Schede originali:

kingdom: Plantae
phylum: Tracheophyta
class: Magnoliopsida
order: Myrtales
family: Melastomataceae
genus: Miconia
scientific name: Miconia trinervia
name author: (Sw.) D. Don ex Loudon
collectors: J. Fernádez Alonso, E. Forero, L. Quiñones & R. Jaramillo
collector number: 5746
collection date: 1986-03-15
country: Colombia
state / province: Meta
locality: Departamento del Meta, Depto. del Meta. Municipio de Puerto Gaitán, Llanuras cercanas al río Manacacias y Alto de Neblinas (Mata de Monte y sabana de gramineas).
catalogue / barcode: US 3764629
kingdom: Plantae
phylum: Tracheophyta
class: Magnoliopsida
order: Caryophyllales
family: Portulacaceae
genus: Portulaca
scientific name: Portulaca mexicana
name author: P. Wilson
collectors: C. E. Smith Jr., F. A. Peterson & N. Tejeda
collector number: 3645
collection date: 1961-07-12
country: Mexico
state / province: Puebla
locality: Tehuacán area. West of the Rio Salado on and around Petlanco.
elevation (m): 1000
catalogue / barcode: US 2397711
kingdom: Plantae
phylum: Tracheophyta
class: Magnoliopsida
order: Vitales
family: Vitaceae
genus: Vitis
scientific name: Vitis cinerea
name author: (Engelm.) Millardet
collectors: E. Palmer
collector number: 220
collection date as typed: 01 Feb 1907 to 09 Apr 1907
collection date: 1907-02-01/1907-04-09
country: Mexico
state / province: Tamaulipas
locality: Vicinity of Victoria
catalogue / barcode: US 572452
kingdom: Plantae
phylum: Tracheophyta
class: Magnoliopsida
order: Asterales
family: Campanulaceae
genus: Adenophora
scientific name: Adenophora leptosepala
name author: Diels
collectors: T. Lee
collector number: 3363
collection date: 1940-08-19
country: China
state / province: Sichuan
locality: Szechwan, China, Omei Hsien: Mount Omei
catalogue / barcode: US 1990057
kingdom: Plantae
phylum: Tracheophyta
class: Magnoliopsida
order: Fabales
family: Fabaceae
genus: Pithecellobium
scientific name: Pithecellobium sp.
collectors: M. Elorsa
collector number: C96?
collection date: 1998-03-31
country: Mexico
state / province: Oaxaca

Consegna: Indica quante righe delle schede contengono la stringa "date", distinguendo tra maiuscole e minuscole. Rispondi solo con il numero.

Risposta svolta: 6